Dalam perjalanan modernisasi institusi, Kepolisian Negara Republik Indonesia (Polri) menyadari bahwa kekuatan sebuah lembaga penegak hukum tidak hanya terletak pada kemampuan represifnya, tetapi juga pada tingkat kepercayaan dan kedekatan dengan masyarakat. Oleh karena itu, Reformasi Kultural Polri menjadi agenda utama, bertujuan mengubah citra dari penegak hukum yang ditakuti menjadi pelayan publik yang humanis dan dekat dengan rakyat. Perubahan kultural ini menuntut setiap anggota Polri, dari tingkat perwira tinggi hingga Bintara di lapangan, untuk menginternalisasi nilai-nilai melayani, mengayomi, dan melindungi dengan empati, memastikan bahwa setiap interaksi adalah representasi positif dari institusi negara.
Reformasi Kultural Polri diwujudkan melalui perubahan kurikulum pendidikan dan pelatihan. Di Akademi Kepolisian (Akpol) dan Sekolah Polisi Negara (SPN), penekanan pada modul etika, komunikasi publik, dan psikologi sosial kini ditingkatkan. Para calon Bhayangkara dilatih untuk menyelesaikan masalah dengan pendekatan restoratif, bukan semata-mata menghukum. Selain itu, pelatihan berbasis simulasi kasus di lapangan kini wajib menerapkan prinsip humanisme. Seluruh anggota yang baru dilantik pada tahun 2024, misalnya, wajib mengikuti program adaptasi dan mentoring yang intensif selama enam bulan pertama penugasan, yang fokus pada peningkatan kualitas pelayanan.

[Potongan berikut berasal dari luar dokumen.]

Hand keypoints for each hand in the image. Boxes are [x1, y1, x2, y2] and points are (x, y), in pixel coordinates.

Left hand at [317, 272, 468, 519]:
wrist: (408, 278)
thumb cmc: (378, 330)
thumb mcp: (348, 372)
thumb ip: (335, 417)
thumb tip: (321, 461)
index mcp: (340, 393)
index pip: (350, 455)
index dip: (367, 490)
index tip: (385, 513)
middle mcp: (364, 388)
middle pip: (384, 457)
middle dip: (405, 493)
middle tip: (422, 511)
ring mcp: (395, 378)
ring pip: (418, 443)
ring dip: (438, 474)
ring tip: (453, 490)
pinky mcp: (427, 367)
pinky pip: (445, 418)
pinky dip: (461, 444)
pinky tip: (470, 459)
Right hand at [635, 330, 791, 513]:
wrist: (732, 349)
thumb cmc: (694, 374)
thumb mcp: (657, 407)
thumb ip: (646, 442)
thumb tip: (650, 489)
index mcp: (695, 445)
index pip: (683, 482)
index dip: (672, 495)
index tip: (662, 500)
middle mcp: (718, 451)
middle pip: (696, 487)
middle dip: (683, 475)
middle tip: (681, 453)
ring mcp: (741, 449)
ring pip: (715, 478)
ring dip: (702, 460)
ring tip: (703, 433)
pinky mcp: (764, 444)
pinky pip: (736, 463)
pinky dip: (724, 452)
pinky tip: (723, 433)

Penerapan sikap humanis ini sangat terlihat dalam pelayanan publik sehari-hari. Reformasi Kultural Polri mendorong petugas untuk bersikap ramah, sopan, dan proaktif dalam membantu masyarakat. Contohnya, petugas Polisi Lalu Lintas (Polantas) tidak hanya berfokus pada penindakan pelanggaran, tetapi juga pada bantuan darurat. Dalam sebuah insiden kecelakaan ringan di jalan raya pada hari Jumat, 25 Oktober 2025, petugas Aiptu Budi Santoso tidak hanya melakukan olah TKP, tetapi juga membantu korban menghubungi keluarga dan memberikan pertolongan pertama, mencerminkan peran Polisi sebagai penolong.
Untuk memastikan keberlanjutan Reformasi Kultural Polri, institusi telah menciptakan mekanisme pengawasan yang lebih terbuka. Divisi Propam (Profesi dan Pengamanan) Polri kini memiliki saluran pelaporan yang mudah diakses oleh masyarakat (misalnya melalui aplikasi atau hotline khusus) untuk melaporkan perilaku yang dianggap tidak etis atau arogan dari personel berseragam. Transparansi ini penting untuk menegakkan disiplin dan memastikan akuntabilitas. Dengan mengedepankan pelayanan yang tulus dan humanis, Polri berharap dapat menempatkan diri sebagai mitra terpercaya masyarakat, membangun citra baru yang kuat dan berintegritas sesuai dengan semangat reformasi.